__DIRECTIONS FOR THIS TASK__:
Reproduce the data below word for word, keeping each line as it stands.

__DATASET EXCERPTS__:
========================================================================

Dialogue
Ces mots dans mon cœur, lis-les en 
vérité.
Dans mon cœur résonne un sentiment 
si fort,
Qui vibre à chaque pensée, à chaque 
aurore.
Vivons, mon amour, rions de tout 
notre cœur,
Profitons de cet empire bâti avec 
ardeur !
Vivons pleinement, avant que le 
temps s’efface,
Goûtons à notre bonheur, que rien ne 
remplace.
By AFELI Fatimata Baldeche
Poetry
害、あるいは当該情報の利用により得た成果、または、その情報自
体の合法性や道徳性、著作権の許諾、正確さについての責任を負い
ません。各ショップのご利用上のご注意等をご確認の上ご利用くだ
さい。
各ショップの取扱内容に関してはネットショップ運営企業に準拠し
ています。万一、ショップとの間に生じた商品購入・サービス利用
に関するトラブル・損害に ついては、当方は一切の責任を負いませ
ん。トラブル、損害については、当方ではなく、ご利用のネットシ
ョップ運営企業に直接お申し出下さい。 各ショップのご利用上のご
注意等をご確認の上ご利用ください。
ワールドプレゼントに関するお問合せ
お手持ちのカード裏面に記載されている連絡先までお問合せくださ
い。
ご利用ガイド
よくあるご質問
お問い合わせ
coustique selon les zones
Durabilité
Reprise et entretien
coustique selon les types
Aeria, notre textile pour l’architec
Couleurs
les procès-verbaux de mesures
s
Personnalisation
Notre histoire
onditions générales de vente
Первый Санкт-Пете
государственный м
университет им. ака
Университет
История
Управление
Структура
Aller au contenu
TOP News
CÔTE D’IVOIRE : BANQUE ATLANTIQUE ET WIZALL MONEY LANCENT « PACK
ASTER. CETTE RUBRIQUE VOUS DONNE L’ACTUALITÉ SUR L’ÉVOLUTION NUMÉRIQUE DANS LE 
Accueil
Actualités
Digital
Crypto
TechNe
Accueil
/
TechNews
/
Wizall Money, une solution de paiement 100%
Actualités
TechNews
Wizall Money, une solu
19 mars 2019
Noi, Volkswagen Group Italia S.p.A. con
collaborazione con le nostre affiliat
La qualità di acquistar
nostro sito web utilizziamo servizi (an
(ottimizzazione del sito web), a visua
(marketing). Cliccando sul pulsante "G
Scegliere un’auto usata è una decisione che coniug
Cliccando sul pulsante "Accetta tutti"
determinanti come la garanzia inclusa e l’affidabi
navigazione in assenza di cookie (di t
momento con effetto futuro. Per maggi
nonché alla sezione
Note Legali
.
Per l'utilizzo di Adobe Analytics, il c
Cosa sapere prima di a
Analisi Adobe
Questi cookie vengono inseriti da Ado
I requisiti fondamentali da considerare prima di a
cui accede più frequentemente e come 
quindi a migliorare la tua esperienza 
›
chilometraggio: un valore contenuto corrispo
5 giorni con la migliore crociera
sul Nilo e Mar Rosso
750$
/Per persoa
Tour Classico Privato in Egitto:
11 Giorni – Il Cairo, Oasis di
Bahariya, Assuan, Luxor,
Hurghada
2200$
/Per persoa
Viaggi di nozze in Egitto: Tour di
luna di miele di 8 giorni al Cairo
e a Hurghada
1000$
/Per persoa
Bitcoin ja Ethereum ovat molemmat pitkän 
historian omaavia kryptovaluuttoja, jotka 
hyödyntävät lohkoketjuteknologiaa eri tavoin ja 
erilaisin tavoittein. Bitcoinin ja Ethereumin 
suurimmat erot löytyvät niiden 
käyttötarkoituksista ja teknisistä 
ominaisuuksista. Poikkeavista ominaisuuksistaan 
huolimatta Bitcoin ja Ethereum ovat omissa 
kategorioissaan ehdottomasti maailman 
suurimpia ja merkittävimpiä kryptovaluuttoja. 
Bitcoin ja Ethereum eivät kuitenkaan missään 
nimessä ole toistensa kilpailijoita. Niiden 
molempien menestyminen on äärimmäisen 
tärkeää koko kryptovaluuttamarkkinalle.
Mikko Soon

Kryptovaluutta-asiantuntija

========================================================================

__WRITTEN RESPONSE__:
Dialogue
Ces mots dans mon cœur, lis-les en 
vérité.
Dans mon cœur résonne un sentiment 
si fort,
Qui vibre à chaque pensée, à chaque 
aurore.
Vivons, mon amour, rions de tout 
notre cœur,
Profitons de cet empire bâti avec 
ardeur !
Vivons pleinement, avant que le 
temps s’efface,
Goûtons à notre bonheur, que rien ne 
remplace.
By AFELI Fatimata Baldeche
Poetry
害、あるいは当該情報の利用により得た成果、または、その情報自
体の合法性や道徳性、著作権の許諾、正確さについての責任を負い
ません。各ショップのご利用上のご注意等をご確認の上ご利用くだ
さい。
各ショップの取扱内容に関してはネットショップ運営企業に準拠し
ています。万一、ショップとの間に生じた商品購入・サービス利用
に関するトラブル・損害に ついては、当方は一切の責任を負いませ
ん。トラブル、損害については、当方ではなく、ご利用のネットシ
ョップ運営企業に直接お申し出下さい。 各ショップのご利用上のご
注意等をご確認の上ご利用ください。
ワールドプレゼントに関するお問合せ
お手持ちのカード裏面に記載されている連絡先までお問合せくださ
い。
ご利用ガイド
よくあるご質問
お問い合わせ
coustique selon les zones
Durabilité
Reprise et entretien
coustique selon les types
Aeria, notre textile pour l’architec
Couleurs
les procès-verbaux de mesures
s
Personnalisation
Notre histoire
onditions générales de vente
Первый Санкт-Пете
государственный м
университет им. ака
Университет
История
Управление
Структура
Aller au contenu
TOP News
CÔTE D’IVOIRE : BANQUE ATLANTIQUE ET WIZALL MONEY LANCENT « PACK
ASTER. CETTE RUBRIQUE VOUS DONNE L’ACTUALITÉ SUR L’ÉVOLUTION NUMÉRIQUE DANS LE 
Accueil
Actualités
Digital
Crypto
TechNe
Accueil
/
TechNews
/
Wizall Money, une solution de paiement 100%
Actualités
TechNews
Wizall Money, une solu
19 mars 2019
Noi, Volkswagen Group Italia S.p.A. con
collaborazione con le nostre affiliat
La qualità di acquistar
nostro sito web utilizziamo servizi (an
(ottimizzazione del sito web), a visua
(marketing). Cliccando sul pulsante "G
Scegliere un’auto usata è una decisione che coniug
Cliccando sul pulsante "Accetta tutti"
determinanti come la garanzia inclusa e l’affidabi
navigazione in assenza di cookie (di t
momento con effetto futuro. Per maggi
nonché alla sezione
Note Legali
.
Per l'utilizzo di Adobe Analytics, il c
Cosa sapere prima di a
Analisi Adobe
Questi cookie vengono inseriti da Ado
I requisiti fondamentali da considerare prima di a
cui accede più frequentemente e come 
quindi a migliorare la tua esperienza 
›
chilometraggio: un valore contenuto corrispo
5 giorni con la migliore crociera
sul Nilo e Mar Rosso
750$
/Per persoa
Tour Classico Privato in Egitto:
11 Giorni – Il Cairo, Oasis di
Bahariya, Assuan, Luxor,
Hurghada
2200$
/Per persoa
Viaggi di nozze in Egitto: Tour di
luna di miele di 8 giorni al Cairo
e a Hurghada
1000$
/Per persoa
Bitcoin ja Ethereum ovat molemmat pitkän 
historian omaavia kryptovaluuttoja, jotka 
hyödyntävät lohkoketjuteknologiaa eri tavoin ja 
erilaisin tavoittein. Bitcoinin ja Ethereumin 
suurimmat erot löytyvät niiden 
käyttötarkoituksista ja teknisistä 
ominaisuuksista. Poikkeavista ominaisuuksistaan 
huolimatta Bitcoin ja Ethereum ovat omissa 
kategorioissaan ehdottomasti maailman 
suurimpia ja merkittävimpiä kryptovaluuttoja. 
Bitcoin ja Ethereum eivät kuitenkaan missään 
nimessä ole toistensa kilpailijoita. Niiden 
molempien menestyminen on äärimmäisen 
tärkeää koko kryptovaluuttamarkkinalle.
Mikko Soon

Kryptovaluutta-asiantuntija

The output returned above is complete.